• [STATED TASK] Copy out the records below, swapping every "myFeature" for "platePart" and leaving everything else unchanged.

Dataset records
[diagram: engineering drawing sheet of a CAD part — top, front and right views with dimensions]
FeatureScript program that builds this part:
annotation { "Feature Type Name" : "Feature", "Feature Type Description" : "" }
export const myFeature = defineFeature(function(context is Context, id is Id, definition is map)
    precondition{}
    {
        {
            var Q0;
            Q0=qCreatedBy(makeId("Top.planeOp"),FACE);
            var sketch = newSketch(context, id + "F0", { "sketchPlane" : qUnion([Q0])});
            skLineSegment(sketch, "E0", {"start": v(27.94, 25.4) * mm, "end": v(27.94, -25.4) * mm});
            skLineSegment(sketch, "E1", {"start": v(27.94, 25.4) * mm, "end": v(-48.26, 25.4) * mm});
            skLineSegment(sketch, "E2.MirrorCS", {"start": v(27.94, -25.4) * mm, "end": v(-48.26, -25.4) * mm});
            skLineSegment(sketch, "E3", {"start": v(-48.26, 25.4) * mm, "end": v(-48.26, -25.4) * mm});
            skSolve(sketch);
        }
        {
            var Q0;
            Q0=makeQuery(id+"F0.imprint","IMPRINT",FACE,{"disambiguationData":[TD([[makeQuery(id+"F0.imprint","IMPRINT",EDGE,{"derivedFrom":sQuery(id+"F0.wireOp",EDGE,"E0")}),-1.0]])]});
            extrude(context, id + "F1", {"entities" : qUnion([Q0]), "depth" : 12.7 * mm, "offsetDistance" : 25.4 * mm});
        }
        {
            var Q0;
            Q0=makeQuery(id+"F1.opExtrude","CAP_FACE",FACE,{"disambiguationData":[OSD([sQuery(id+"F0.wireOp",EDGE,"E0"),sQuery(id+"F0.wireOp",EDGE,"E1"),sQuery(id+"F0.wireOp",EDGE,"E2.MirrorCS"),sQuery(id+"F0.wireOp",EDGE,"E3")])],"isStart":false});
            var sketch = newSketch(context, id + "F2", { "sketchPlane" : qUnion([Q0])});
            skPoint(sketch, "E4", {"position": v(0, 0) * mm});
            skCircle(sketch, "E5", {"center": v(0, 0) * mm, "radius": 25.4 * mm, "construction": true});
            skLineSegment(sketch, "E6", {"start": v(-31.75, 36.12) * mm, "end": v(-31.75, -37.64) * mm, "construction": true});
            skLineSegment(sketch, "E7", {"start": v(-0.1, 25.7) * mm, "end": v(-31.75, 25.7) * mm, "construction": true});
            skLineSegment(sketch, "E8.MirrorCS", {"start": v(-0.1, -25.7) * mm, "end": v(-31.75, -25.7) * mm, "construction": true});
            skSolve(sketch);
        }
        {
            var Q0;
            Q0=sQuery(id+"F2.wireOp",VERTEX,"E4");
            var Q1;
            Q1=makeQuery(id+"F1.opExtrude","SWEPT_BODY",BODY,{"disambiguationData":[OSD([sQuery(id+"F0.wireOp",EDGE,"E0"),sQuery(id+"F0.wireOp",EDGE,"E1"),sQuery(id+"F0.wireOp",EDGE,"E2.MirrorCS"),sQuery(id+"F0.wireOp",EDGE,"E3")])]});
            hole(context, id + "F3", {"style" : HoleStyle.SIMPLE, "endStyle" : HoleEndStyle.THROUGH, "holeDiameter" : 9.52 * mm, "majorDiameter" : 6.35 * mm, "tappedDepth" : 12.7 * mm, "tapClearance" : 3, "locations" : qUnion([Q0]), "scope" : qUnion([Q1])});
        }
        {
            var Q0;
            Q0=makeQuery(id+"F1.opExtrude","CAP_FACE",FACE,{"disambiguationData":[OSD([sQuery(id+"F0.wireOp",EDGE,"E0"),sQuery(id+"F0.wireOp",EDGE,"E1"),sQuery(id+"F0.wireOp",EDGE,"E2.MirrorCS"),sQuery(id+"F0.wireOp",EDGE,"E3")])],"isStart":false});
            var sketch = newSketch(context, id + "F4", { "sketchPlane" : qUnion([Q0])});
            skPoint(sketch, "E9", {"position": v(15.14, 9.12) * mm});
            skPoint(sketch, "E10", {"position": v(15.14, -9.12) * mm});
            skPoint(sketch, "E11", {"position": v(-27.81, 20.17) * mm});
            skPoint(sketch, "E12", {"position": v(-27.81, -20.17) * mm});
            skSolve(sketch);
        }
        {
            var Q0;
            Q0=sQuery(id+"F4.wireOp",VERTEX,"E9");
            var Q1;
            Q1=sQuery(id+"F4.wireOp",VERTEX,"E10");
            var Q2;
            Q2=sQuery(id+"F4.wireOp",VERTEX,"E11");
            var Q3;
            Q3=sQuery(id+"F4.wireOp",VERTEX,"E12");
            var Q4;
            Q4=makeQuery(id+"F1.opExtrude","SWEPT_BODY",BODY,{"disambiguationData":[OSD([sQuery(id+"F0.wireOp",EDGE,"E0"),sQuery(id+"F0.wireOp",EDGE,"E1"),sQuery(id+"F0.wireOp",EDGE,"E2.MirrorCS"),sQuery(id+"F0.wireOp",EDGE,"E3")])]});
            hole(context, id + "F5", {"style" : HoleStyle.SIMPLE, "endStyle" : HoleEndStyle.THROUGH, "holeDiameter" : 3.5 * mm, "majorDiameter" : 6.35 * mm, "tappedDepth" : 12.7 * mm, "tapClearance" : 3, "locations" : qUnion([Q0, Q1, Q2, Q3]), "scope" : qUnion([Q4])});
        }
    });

• [SOLUTION]
[diagram: engineering drawing sheet of a CAD part — top, front and right views with dimensions]
FeatureScript program that builds this part:
annotation { "Feature Type Name" : "Feature", "Feature Type Description" : "" }
export const platePart = defineFeature(function(context is Context, id is Id, definition is map)
    precondition{}
    {
        {
            var Q0;
            Q0=qCreatedBy(makeId("Top.planeOp"),FACE);
            var sketch = newSketch(context, id + "F0", { "sketchPlane" : qUnion([Q0])});
            skLineSegment(sketch, "E0", {"start": v(27.94, 25.4) * mm, "end": v(27.94, -25.4) * mm});
            skLineSegment(sketch, "E1", {"start": v(27.94, 25.4) * mm, "end": v(-48.26, 25.4) * mm});
            skLineSegment(sketch, "E2.MirrorCS", {"start": v(27.94, -25.4) * mm, "end": v(-48.26, -25.4) * mm});
            skLineSegment(sketch, "E3", {"start": v(-48.26, 25.4) * mm, "end": v(-48.26, -25.4) * mm});
            skSolve(sketch);
        }
        {
            var Q0;
            Q0=makeQuery(id+"F0.imprint","IMPRINT",FACE,{"disambiguationData":[TD([[makeQuery(id+"F0.imprint","IMPRINT",EDGE,{"derivedFrom":sQuery(id+"F0.wireOp",EDGE,"E0")}),-1.0]])]});
            extrude(context, id + "F1", {"entities" : qUnion([Q0]), "depth" : 12.7 * mm, "offsetDistance" : 25.4 * mm});
        }
        {
            var Q0;
            Q0=makeQuery(id+"F1.opExtrude","CAP_FACE",FACE,{"disambiguationData":[OSD([sQuery(id+"F0.wireOp",EDGE,"E0"),sQuery(id+"F0.wireOp",EDGE,"E1"),sQuery(id+"F0.wireOp",EDGE,"E2.MirrorCS"),sQuery(id+"F0.wireOp",EDGE,"E3")])],"isStart":false});
            var sketch = newSketch(context, id + "F2", { "sketchPlane" : qUnion([Q0])});
            skPoint(sketch, "E4", {"position": v(0, 0) * mm});
            skCircle(sketch, "E5", {"center": v(0, 0) * mm, "radius": 25.4 * mm, "construction": true});
            skLineSegment(sketch, "E6", {"start": v(-31.75, 36.12) * mm, "end": v(-31.75, -37.64) * mm, "construction": true});
            skLineSegment(sketch, "E7", {"start": v(-0.1, 25.7) * mm, "end": v(-31.75, 25.7) * mm, "construction": true});
            skLineSegment(sketch, "E8.MirrorCS", {"start": v(-0.1, -25.7) * mm, "end": v(-31.75, -25.7) * mm, "construction": true});
            skSolve(sketch);
        }
        {
            var Q0;
            Q0=sQuery(id+"F2.wireOp",VERTEX,"E4");
            var Q1;
            Q1=makeQuery(id+"F1.opExtrude","SWEPT_BODY",BODY,{"disambiguationData":[OSD([sQuery(id+"F0.wireOp",EDGE,"E0"),sQuery(id+"F0.wireOp",EDGE,"E1"),sQuery(id+"F0.wireOp",EDGE,"E2.MirrorCS"),sQuery(id+"F0.wireOp",EDGE,"E3")])]});
            hole(context, id + "F3", {"style" : HoleStyle.SIMPLE, "endStyle" : HoleEndStyle.THROUGH, "holeDiameter" : 9.52 * mm, "majorDiameter" : 6.35 * mm, "tappedDepth" : 12.7 * mm, "tapClearance" : 3, "locations" : qUnion([Q0]), "scope" : qUnion([Q1])});
        }
        {
            var Q0;
            Q0=makeQuery(id+"F1.opExtrude","CAP_FACE",FACE,{"disambiguationData":[OSD([sQuery(id+"F0.wireOp",EDGE,"E0"),sQuery(id+"F0.wireOp",EDGE,"E1"),sQuery(id+"F0.wireOp",EDGE,"E2.MirrorCS"),sQuery(id+"F0.wireOp",EDGE,"E3")])],"isStart":false});
            var sketch = newSketch(context, id + "F4", { "sketchPlane" : qUnion([Q0])});
            skPoint(sketch, "E9", {"position": v(15.14, 9.12) * mm});
            skPoint(sketch, "E10", {"position": v(15.14, -9.12) * mm});
            skPoint(sketch, "E11", {"position": v(-27.81, 20.17) * mm});
            skPoint(sketch, "E12", {"position": v(-27.81, -20.17) * mm});
            skSolve(sketch);
        }
        {
            var Q0;
            Q0=sQuery(id+"F4.wireOp",VERTEX,"E9");
            var Q1;
            Q1=sQuery(id+"F4.wireOp",VERTEX,"E10");
            var Q2;
            Q2=sQuery(id+"F4.wireOp",VERTEX,"E11");
            var Q3;
            Q3=sQuery(id+"F4.wireOp",VERTEX,"E12");
            var Q4;
            Q4=makeQuery(id+"F1.opExtrude","SWEPT_BODY",BODY,{"disambiguationData":[OSD([sQuery(id+"F0.wireOp",EDGE,"E0"),sQuery(id+"F0.wireOp",EDGE,"E1"),sQuery(id+"F0.wireOp",EDGE,"E2.MirrorCS"),sQuery(id+"F0.wireOp",EDGE,"E3")])]});
            hole(context, id + "F5", {"style" : HoleStyle.SIMPLE, "endStyle" : HoleEndStyle.THROUGH, "holeDiameter" : 3.5 * mm, "majorDiameter" : 6.35 * mm, "tappedDepth" : 12.7 * mm, "tapClearance" : 3, "locations" : qUnion([Q0, Q1, Q2, Q3]), "scope" : qUnion([Q4])});
        }
    });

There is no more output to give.